▶ Provided data:
************

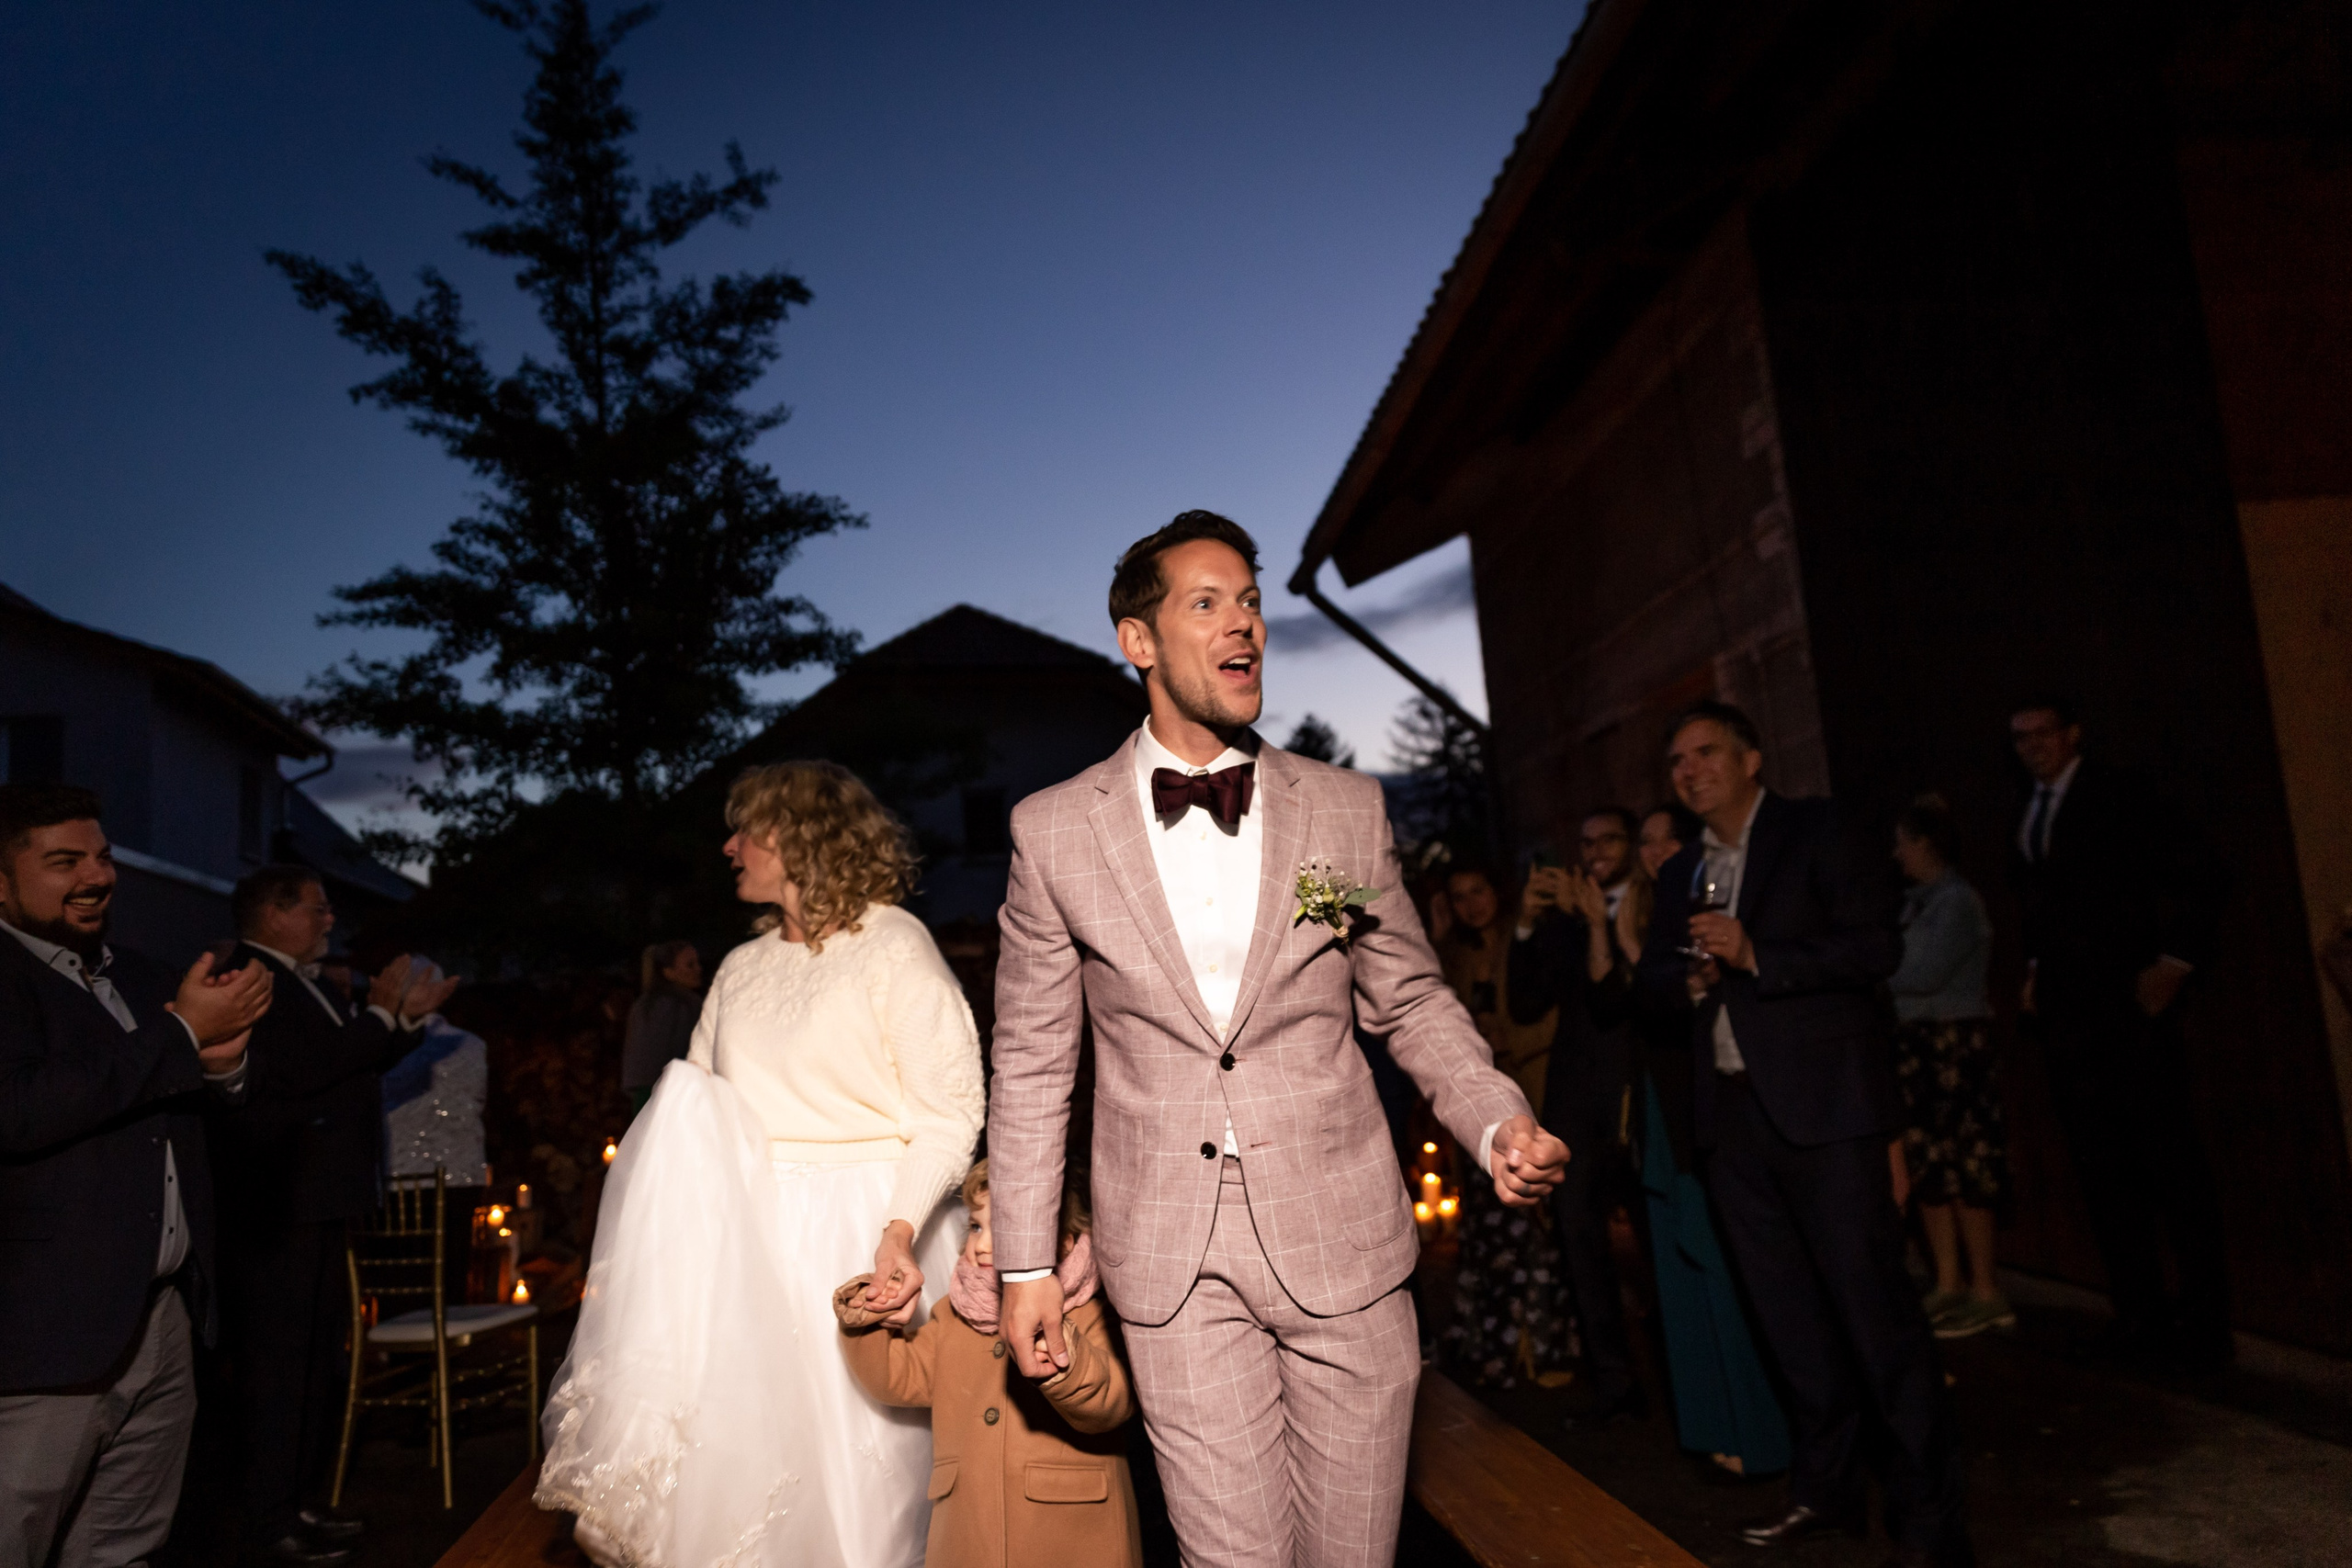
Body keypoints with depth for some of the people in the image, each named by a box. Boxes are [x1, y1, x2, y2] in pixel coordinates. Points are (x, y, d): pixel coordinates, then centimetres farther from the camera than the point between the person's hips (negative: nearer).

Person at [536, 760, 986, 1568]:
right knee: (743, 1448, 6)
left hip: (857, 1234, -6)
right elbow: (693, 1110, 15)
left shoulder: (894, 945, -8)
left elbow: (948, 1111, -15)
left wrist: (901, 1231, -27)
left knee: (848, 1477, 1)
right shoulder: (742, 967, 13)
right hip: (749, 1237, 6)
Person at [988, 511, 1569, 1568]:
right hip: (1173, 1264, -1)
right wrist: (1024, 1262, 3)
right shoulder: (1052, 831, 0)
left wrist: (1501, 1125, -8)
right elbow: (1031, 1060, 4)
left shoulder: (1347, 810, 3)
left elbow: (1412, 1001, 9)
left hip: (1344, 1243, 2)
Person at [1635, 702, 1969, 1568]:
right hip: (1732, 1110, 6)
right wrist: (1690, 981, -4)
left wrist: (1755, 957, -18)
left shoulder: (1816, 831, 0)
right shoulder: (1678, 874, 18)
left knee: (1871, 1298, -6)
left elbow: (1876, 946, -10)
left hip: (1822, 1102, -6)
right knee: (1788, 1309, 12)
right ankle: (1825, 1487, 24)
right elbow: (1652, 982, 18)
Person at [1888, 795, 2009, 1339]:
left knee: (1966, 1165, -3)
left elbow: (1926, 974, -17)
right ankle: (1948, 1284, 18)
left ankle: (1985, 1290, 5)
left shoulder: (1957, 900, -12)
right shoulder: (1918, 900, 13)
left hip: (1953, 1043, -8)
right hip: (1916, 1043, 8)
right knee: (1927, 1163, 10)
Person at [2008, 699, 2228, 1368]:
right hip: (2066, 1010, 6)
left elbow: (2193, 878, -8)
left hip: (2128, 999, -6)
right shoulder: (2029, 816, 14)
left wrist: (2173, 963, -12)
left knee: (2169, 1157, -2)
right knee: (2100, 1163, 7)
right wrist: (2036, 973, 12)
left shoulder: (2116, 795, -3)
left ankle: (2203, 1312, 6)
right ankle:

************

▶ What you have to do: Could you reproduce every line of the records above word for word, leaving the pictures out?

▶ Solution:
Body keypoints with depth for some of the people in the image, each named by a box. Boxes are [x1, y1, x2, y2] in pixel coordinates. Points are (x, y, d): pixel coordinates, then centimetres farther from the camera than the point between the person's hips (negative: nearer).

Person at [536, 760, 986, 1568]:
right knee: (743, 1448, 6)
left hip: (857, 1234, -6)
right elbow: (693, 1110, 15)
left shoulder: (894, 945, -8)
left elbow: (948, 1111, -15)
left wrist: (901, 1231, -27)
left knee: (848, 1477, 1)
right shoulder: (742, 967, 13)
right hip: (749, 1237, 6)
Person at [988, 511, 1569, 1568]:
right hip: (1173, 1264, -1)
right wrist: (1024, 1262, 3)
right shoulder: (1052, 831, 0)
left wrist: (1501, 1125, -8)
right elbow: (1031, 1060, 4)
left shoulder: (1347, 810, 3)
left elbow: (1412, 1001, 9)
left hip: (1344, 1243, 2)
Person at [1635, 702, 1969, 1568]:
right hip: (1732, 1110, 6)
right wrist: (1690, 981, -4)
left wrist: (1755, 957, -18)
left shoulder: (1816, 831, 0)
right shoulder: (1678, 874, 18)
left knee: (1871, 1298, -6)
left elbow: (1876, 946, -10)
left hip: (1822, 1102, -6)
right knee: (1788, 1309, 12)
right ankle: (1825, 1487, 24)
right elbow: (1652, 982, 18)
Person at [1888, 795, 2009, 1339]:
left knee: (1966, 1165, -3)
left elbow: (1926, 974, -17)
right ankle: (1948, 1284, 18)
left ankle: (1985, 1290, 5)
left shoulder: (1957, 900, -12)
right shoulder: (1918, 900, 13)
left hip: (1953, 1043, -8)
right hip: (1916, 1043, 8)
right knee: (1927, 1163, 10)
Person at [2008, 699, 2228, 1368]:
right hip: (2066, 1010, 6)
left elbow: (2193, 878, -8)
left hip: (2128, 999, -6)
right shoulder: (2029, 816, 14)
left wrist: (2173, 963, -12)
left knee: (2169, 1157, -2)
right knee: (2100, 1163, 7)
right wrist: (2036, 973, 12)
left shoulder: (2116, 795, -3)
left ankle: (2203, 1312, 6)
right ankle:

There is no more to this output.